El Guero Loco left school when he was just 12 years old [Misael Valtierra/Al Jazeera]
The Slum

Mexico: Defending our territory

A gang member from the world’s largest slum explains why his real battle is against everyday discrimination.

As part of the ‘Where I live’ series, the Al Jazeera Magazine asked people from around the world how their lives have been influenced by where they live. Meet El Guero Loco, a member of the Los Cacos 13 gang in Nezahualcoyotl.

El Guero Loco or Crazy Blondie is a 31-year-old member of the Los Cacos 13 – one of the oldest and largest gangs in Mexico’s notorious Nezahualcoyotl, a slum so large it is, in fact, a city.

El Guero Loco grew up in the La Perla neighbourhood of Nezahualcoyotl and left school when he was just 12 years old. “What I really liked was to hang in the streets and have fun,” he says.

He first encountered gang culture in Mexicali, a city on the US-Mexico border where he lived for six years, but it was upon returning to Nezahualcoyotl that he undertook his gang initiation, which involved being beaten by other gang members. Upon passing that and becoming a member of Los Cacos 13, he was required to follow his gang’s call to duty – whether it meant fighting rival gangs, committing a crime or merely attending a party.

“We fight other gangs to defend our territory or even because we don’t like them. We hang out toghether, drink some beer and smoke weed,” he says. “For a long time, many of us worked by robbing people, houses or even little businesses just to take their money or expensive stuff.”

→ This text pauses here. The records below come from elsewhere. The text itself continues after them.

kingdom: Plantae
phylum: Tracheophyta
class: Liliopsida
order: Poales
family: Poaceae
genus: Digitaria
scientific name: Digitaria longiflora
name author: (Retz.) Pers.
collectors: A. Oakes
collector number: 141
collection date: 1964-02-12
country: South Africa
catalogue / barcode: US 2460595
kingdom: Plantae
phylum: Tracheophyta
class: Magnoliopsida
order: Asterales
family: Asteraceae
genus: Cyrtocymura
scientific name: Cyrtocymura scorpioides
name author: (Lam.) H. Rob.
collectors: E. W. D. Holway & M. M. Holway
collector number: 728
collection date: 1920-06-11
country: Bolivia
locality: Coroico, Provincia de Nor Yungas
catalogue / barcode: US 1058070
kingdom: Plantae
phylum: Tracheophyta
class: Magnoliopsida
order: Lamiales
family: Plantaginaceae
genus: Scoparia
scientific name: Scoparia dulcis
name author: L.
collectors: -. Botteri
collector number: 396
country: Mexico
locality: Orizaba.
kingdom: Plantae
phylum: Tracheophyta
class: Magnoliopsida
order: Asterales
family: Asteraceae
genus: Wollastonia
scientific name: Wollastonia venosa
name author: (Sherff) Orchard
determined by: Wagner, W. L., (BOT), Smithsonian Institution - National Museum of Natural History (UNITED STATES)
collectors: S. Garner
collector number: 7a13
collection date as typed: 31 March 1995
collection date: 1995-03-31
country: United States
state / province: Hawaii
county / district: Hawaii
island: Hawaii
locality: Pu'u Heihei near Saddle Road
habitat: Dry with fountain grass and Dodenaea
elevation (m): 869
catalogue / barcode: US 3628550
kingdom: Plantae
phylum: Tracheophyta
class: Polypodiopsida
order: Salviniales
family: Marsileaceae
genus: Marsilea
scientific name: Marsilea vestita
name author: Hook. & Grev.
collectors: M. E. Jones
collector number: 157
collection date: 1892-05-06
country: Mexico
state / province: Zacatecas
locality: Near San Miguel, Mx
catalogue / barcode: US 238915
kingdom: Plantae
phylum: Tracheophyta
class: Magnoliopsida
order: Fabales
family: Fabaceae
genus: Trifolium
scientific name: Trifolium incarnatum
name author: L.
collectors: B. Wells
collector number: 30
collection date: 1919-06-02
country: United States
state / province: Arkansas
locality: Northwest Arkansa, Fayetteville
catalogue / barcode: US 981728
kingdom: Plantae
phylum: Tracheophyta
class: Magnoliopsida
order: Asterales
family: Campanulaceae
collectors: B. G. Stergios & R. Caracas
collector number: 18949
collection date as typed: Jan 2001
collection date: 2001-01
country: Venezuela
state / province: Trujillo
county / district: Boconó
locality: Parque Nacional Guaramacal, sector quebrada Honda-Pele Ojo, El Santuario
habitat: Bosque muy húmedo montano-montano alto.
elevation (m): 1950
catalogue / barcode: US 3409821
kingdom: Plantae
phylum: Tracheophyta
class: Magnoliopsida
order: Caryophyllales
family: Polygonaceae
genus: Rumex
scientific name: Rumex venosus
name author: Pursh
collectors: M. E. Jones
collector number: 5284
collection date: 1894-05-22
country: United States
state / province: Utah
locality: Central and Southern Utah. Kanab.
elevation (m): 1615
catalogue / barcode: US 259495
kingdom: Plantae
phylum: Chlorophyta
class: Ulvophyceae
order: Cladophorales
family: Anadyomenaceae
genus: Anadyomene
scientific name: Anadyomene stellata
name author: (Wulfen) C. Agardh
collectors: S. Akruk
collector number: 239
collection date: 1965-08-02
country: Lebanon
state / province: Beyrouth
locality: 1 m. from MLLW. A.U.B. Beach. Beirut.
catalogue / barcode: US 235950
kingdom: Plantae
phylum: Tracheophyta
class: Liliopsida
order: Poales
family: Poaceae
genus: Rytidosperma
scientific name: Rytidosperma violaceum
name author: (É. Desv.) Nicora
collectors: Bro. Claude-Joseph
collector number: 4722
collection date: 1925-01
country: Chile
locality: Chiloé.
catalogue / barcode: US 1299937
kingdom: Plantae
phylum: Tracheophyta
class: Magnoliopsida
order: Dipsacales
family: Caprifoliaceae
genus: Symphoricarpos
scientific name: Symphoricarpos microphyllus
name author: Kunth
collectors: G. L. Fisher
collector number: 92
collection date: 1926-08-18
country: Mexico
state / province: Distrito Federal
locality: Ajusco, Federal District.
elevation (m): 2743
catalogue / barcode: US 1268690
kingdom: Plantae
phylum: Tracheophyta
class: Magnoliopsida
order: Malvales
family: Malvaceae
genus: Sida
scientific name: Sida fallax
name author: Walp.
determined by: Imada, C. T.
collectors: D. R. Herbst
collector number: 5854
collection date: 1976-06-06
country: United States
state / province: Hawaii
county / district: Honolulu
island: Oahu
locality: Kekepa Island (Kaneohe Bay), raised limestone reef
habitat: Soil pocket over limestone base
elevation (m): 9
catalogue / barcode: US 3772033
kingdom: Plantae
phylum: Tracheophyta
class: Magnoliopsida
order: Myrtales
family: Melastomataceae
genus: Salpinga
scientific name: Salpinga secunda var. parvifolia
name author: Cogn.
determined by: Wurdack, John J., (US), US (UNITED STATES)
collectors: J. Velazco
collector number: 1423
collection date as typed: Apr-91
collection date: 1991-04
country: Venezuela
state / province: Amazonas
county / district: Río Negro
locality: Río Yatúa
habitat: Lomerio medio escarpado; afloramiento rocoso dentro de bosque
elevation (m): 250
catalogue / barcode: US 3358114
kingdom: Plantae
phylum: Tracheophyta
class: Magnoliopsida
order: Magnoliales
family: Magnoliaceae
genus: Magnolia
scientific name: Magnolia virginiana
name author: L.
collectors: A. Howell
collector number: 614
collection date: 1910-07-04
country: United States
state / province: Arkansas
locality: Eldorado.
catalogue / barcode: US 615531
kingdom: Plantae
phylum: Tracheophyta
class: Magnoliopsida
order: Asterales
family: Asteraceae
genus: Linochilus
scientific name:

Then, in 2011, he ended up serving time in the Neza-Bordo prison, one of México’s most dangerous jails.
“I [served] some time for stealing a car and extortion,” he explains. “One of my mates and I stole a car, the police found us riding it a few days later and the couple we stole from recognised us.”

He was sentenced to 19 years, but only served one because he participated in a recently introduced oral justice system. “I took my guilt from the very beginning and at the end, the people whose car I stole forgave me but asked me [to pay] 50,000 pesos [around $4,000 dollars] for the psychological damage I caused,” he explains.

Since leaving prison, he says he still attends parties with his old friends and gets into fights with rival gang members but no longer steals for a living. Now he makes his money from occasional jobs working in construction, as a carpenter or by painting houses. But despite living a quieter life, he believes there is still a battle he must fight daily. “I don’t like discrimination against us,” he says. “People and police always stare at us and I can see they think we hide a gun under our oversized clothes, a gun we are going to use to assault them. Sometimes, when I need to take the bus, the bus driver doesn’t let me because he is afraid that I might do something bad.”